What This Means for Buyers

  • Prices are not falling. Every quarter in the dataset shows an increase. Buyers waiting for a correction have no data-backed basis for that expectation in South Dakota’s current trend.
  • The pace has normalized. A 4.2% annual gain is far more manageable than the 50.5% five-year surge. Buyers who missed the pandemic-era frenzy are entering a calmer market, though not a cheap one — the index is still 91.8% above 2016 levels.
  • Each quarter of waiting has a cost. From Q2 2024 to Q1 2026, the index rose from 605.17 to 642.33 — a gain of 37.16 index points, or roughly 6.1%, in under two years. On a $350,000 home, that trajectory would add approximately $21,000 to the purchase price over the same period.
  • The Q2 2025 jump warrants attention. A 14-point single-quarter increase broke the slow-and-steady pattern. If that reflects a seasonal or demand surge returning, annual appreciation could re-accelerate beyond the current 4.2% pace.
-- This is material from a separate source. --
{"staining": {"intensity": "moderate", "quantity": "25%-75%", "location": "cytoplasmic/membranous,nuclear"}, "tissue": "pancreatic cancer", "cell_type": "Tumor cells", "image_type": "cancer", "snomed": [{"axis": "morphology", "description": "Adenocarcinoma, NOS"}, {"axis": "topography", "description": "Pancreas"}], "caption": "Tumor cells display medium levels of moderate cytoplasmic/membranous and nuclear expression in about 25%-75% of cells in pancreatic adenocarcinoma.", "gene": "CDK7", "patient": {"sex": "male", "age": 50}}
Frequently Asked Questions

How much have South Dakota home prices risen in the last year?

According to the FHFA index (FRED series SDSTHPI), the South Dakota House Price Index rose from 616.25 in Q1 2025 to 642.33 in Q1 2026 — an increase of 26.08 index points, or 4.2%.
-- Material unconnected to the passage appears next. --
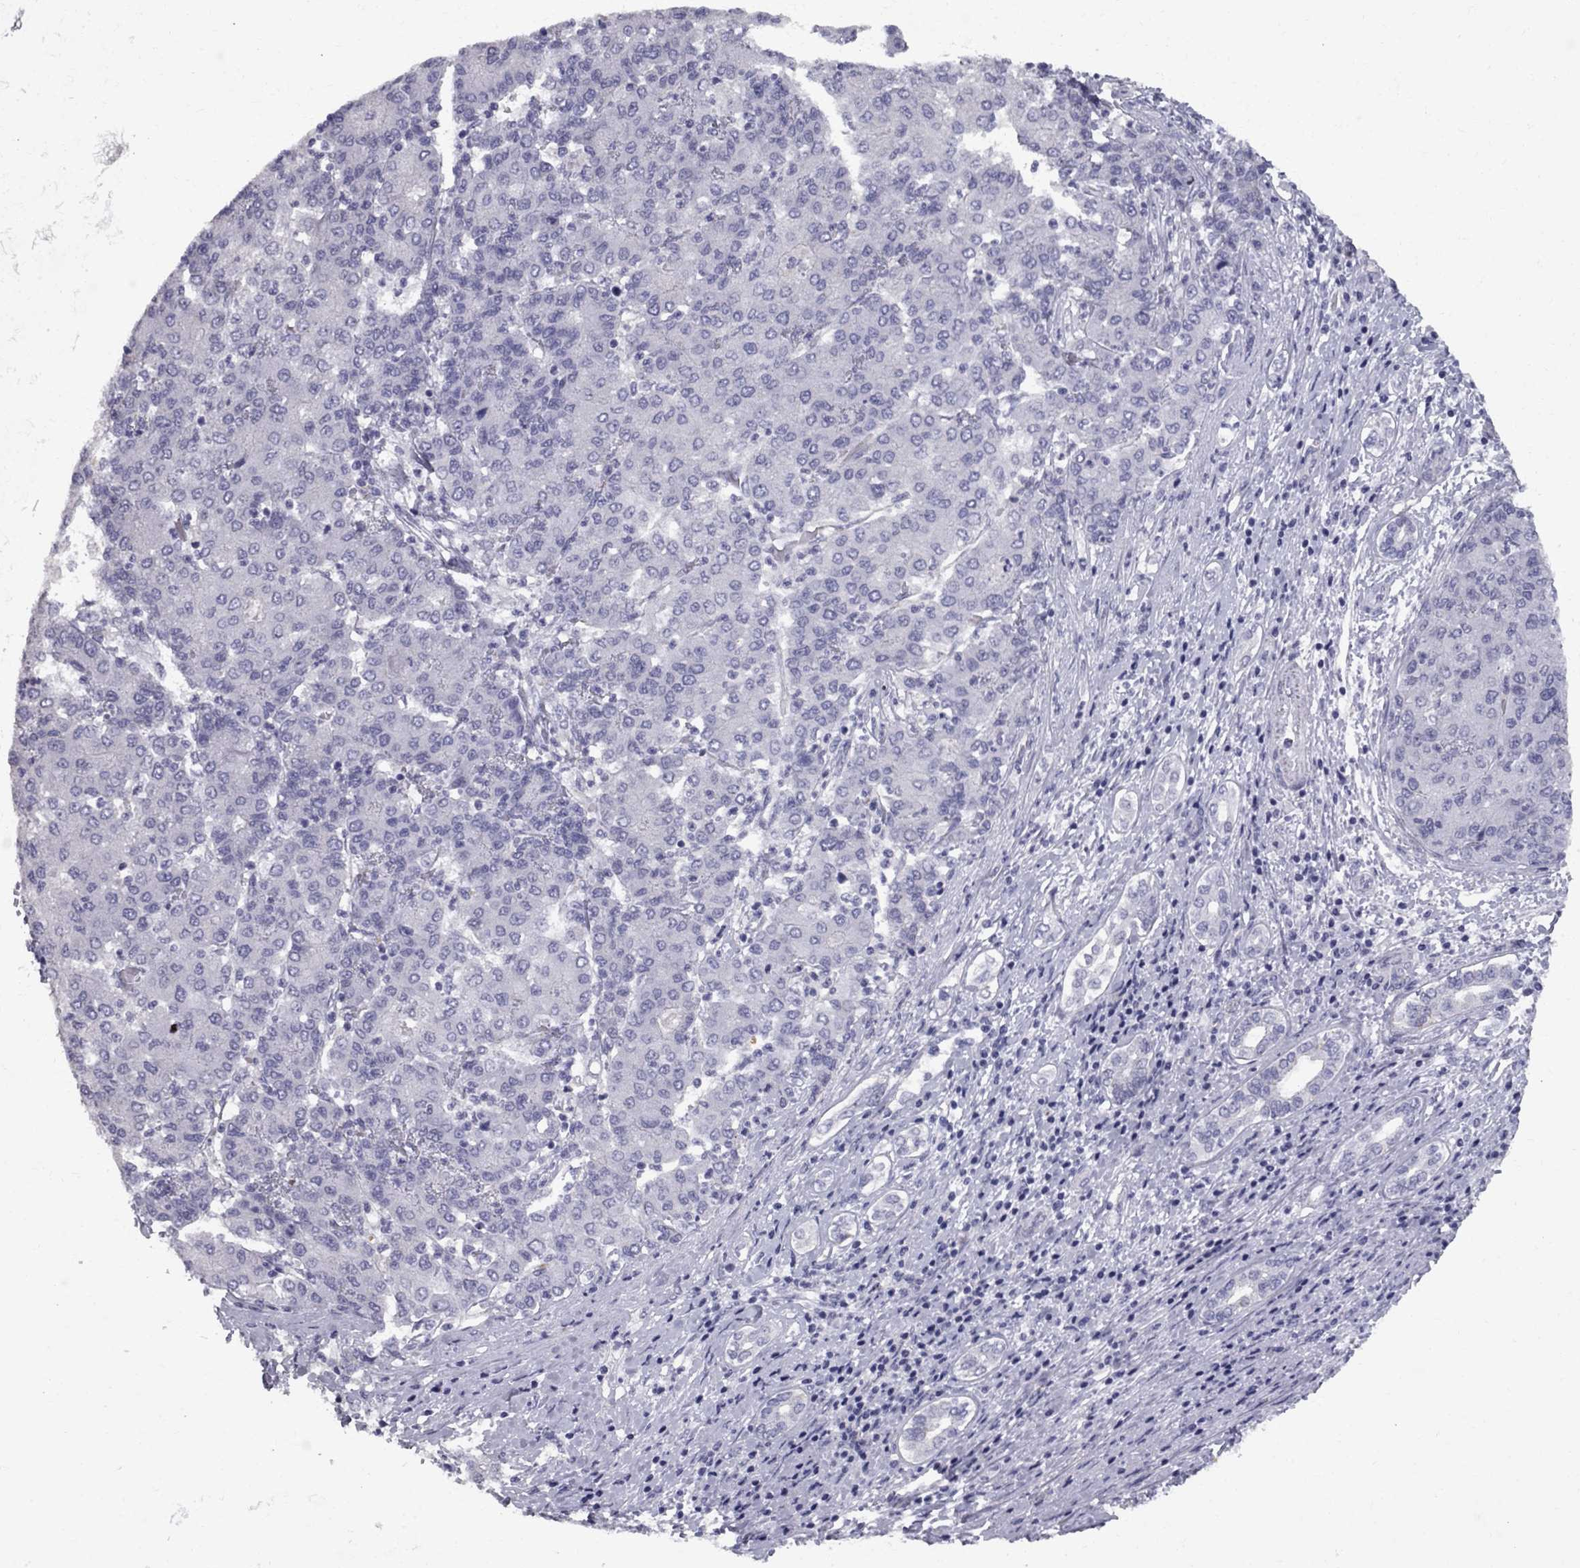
{"staining": {"intensity": "negative", "quantity": "none", "location": "none"}, "tissue": "liver cancer", "cell_type": "Tumor cells", "image_type": "cancer", "snomed": [{"axis": "morphology", "description": "Carcinoma, Hepatocellular, NOS"}, {"axis": "topography", "description": "Liver"}], "caption": "The image reveals no significant staining in tumor cells of liver hepatocellular carcinoma.", "gene": "CLIC6", "patient": {"sex": "male", "age": 65}}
How much have prices risen over the past five years?

The index stood at 426.75 in Q1 2021. By Q1 2026 it reached 642.33, a gain of 215.58 index points, or 50.5% over five years. This reflects both the pandemic-era surge and continued appreciation since.

Is South Dakota’s housing market still going up in 2026?

Yes, based on FHFA data. The index has risen every quarter shown in the dataset, and the Q1 2026 reading of 642.33 is the highest on record in this series. The rate of increase has moderated from pandemic highs, but no quarterly decline appears in the data.

What is the FHFA House Price Index and does it reflect all South Dakota homes?

The FHFA all-transactions index tracks repeat sales of properties financed through conforming Fannie Mae or Freddie Mac mortgages. It is a solid gauge of broad appreciation trends but excludes cash sales and jumbo loans, and reports a single statewide figure that does not break out individual cities like Sioux Falls or Rapid City separately.